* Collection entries
•••

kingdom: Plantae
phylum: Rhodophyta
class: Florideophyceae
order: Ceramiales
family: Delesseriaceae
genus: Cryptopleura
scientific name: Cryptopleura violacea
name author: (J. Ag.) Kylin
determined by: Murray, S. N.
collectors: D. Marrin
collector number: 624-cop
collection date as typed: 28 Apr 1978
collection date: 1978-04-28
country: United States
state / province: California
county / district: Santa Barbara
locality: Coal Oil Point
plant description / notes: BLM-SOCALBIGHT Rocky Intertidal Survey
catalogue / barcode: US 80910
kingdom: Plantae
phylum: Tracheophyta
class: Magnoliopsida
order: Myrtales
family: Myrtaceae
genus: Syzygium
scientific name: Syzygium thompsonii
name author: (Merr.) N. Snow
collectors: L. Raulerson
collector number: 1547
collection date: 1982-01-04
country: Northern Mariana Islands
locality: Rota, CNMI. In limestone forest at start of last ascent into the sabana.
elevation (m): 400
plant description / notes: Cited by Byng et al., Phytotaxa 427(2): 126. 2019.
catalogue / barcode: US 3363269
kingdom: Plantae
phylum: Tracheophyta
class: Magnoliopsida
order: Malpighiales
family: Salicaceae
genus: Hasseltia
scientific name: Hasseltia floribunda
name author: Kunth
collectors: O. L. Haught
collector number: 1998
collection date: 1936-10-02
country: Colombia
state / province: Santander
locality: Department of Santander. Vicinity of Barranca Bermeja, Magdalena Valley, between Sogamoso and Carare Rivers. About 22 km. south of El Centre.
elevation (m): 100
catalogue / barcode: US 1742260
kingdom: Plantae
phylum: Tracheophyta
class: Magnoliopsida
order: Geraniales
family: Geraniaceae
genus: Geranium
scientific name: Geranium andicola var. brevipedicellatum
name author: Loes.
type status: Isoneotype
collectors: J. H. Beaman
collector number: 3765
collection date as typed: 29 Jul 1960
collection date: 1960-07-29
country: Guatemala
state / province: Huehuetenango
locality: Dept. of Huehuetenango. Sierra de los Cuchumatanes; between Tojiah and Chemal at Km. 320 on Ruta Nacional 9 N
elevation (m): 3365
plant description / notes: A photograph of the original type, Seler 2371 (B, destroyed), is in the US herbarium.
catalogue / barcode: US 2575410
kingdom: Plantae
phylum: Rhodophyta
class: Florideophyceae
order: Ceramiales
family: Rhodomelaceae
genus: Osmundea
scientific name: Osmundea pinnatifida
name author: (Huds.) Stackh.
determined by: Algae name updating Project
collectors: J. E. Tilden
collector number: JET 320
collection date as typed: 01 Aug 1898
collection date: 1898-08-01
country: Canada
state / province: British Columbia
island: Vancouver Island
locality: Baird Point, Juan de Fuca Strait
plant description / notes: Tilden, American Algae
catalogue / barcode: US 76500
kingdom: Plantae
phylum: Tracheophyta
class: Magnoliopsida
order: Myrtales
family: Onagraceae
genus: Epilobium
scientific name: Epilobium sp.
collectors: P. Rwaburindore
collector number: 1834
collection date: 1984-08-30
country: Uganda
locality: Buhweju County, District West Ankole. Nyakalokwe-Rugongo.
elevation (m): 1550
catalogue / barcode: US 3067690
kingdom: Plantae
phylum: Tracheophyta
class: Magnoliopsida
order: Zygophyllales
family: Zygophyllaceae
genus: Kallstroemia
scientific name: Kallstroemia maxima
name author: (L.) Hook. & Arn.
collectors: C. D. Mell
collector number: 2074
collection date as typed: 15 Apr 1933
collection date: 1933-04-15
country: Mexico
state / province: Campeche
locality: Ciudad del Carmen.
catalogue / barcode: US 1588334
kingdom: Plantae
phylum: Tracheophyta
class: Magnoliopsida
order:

•••

* REQUIREMENTS
Reproduce all of the items above, renaming "collectors" to "collected by" wherever it occurs and keeping every other character the same.

* COMPLETED EXERCISE
kingdom: Plantae
phylum: Rhodophyta
class: Florideophyceae
order: Ceramiales
family: Delesseriaceae
genus: Cryptopleura
scientific name: Cryptopleura violacea
name author: (J. Ag.) Kylin
determined by: Murray, S. N.
collected by: D. Marrin
collector number: 624-cop
collection date as typed: 28 Apr 1978
collection date: 1978-04-28
country: United States
state / province: California
county / district: Santa Barbara
locality: Coal Oil Point
plant description / notes: BLM-SOCALBIGHT Rocky Intertidal Survey
catalogue / barcode: US 80910
kingdom: Plantae
phylum: Tracheophyta
class: Magnoliopsida
order: Myrtales
family: Myrtaceae
genus: Syzygium
scientific name: Syzygium thompsonii
name author: (Merr.) N. Snow
collected by: L. Raulerson
collector number: 1547
collection date: 1982-01-04
country: Northern Mariana Islands
locality: Rota, CNMI. In limestone forest at start of last ascent into the sabana.
elevation (m): 400
plant description / notes: Cited by Byng et al., Phytotaxa 427(2): 126. 2019.
catalogue / barcode: US 3363269
kingdom: Plantae
phylum: Tracheophyta
class: Magnoliopsida
order: Malpighiales
family: Salicaceae
genus: Hasseltia
scientific name: Hasseltia floribunda
name author: Kunth
collected by: O. L. Haught
collector number: 1998
collection date: 1936-10-02
country: Colombia
state / province: Santander
locality: Department of Santander. Vicinity of Barranca Bermeja, Magdalena Valley, between Sogamoso and Carare Rivers. About 22 km. south of El Centre.
elevation (m): 100
catalogue / barcode: US 1742260
kingdom: Plantae
phylum: Tracheophyta
class: Magnoliopsida
order: Geraniales
family: Geraniaceae
genus: Geranium
scientific name: Geranium andicola var. brevipedicellatum
name author: Loes.
type status: Isoneotype
collected by: J. H. Beaman
collector number: 3765
collection date as typed: 29 Jul 1960
collection date: 1960-07-29
country: Guatemala
state / province: Huehuetenango
locality: Dept. of Huehuetenango. Sierra de los Cuchumatanes; between Tojiah and Chemal at Km. 320 on Ruta Nacional 9 N
elevation (m): 3365
plant description / notes: A photograph of the original type, Seler 2371 (B, destroyed), is in the US herbarium.
catalogue / barcode: US 2575410
kingdom: Plantae
phylum: Rhodophyta
class: Florideophyceae
order: Ceramiales
family: Rhodomelaceae
genus: Osmundea
scientific name: Osmundea pinnatifida
name author: (Huds.) Stackh.
determined by: Algae name updating Project
collected by: J. E. Tilden
collector number: JET 320
collection date as typed: 01 Aug 1898
collection date: 1898-08-01
country: Canada
state / province: British Columbia
island: Vancouver Island
locality: Baird Point, Juan de Fuca Strait
plant description / notes: Tilden, American Algae
catalogue / barcode: US 76500
kingdom: Plantae
phylum: Tracheophyta
class: Magnoliopsida
order: Myrtales
family: Onagraceae
genus: Epilobium
scientific name: Epilobium sp.
collected by: P. Rwaburindore
collector number: 1834
collection date: 1984-08-30
country: Uganda
locality: Buhweju County, District West Ankole. Nyakalokwe-Rugongo.
elevation (m): 1550
catalogue / barcode: US 3067690
kingdom: Plantae
phylum: Tracheophyta
class: Magnoliopsida
order: Zygophyllales
family: Zygophyllaceae
genus: Kallstroemia
scientific name: Kallstroemia maxima
name author: (L.) Hook. & Arn.
collected by: C. D. Mell
collector number: 2074
collection date as typed: 15 Apr 1933
collection date: 1933-04-15
country: Mexico
state / province: Campeche
locality: Ciudad del Carmen.
catalogue / barcode: US 1588334
kingdom: Plantae
phylum: Tracheophyta
class: Magnoliopsida
order:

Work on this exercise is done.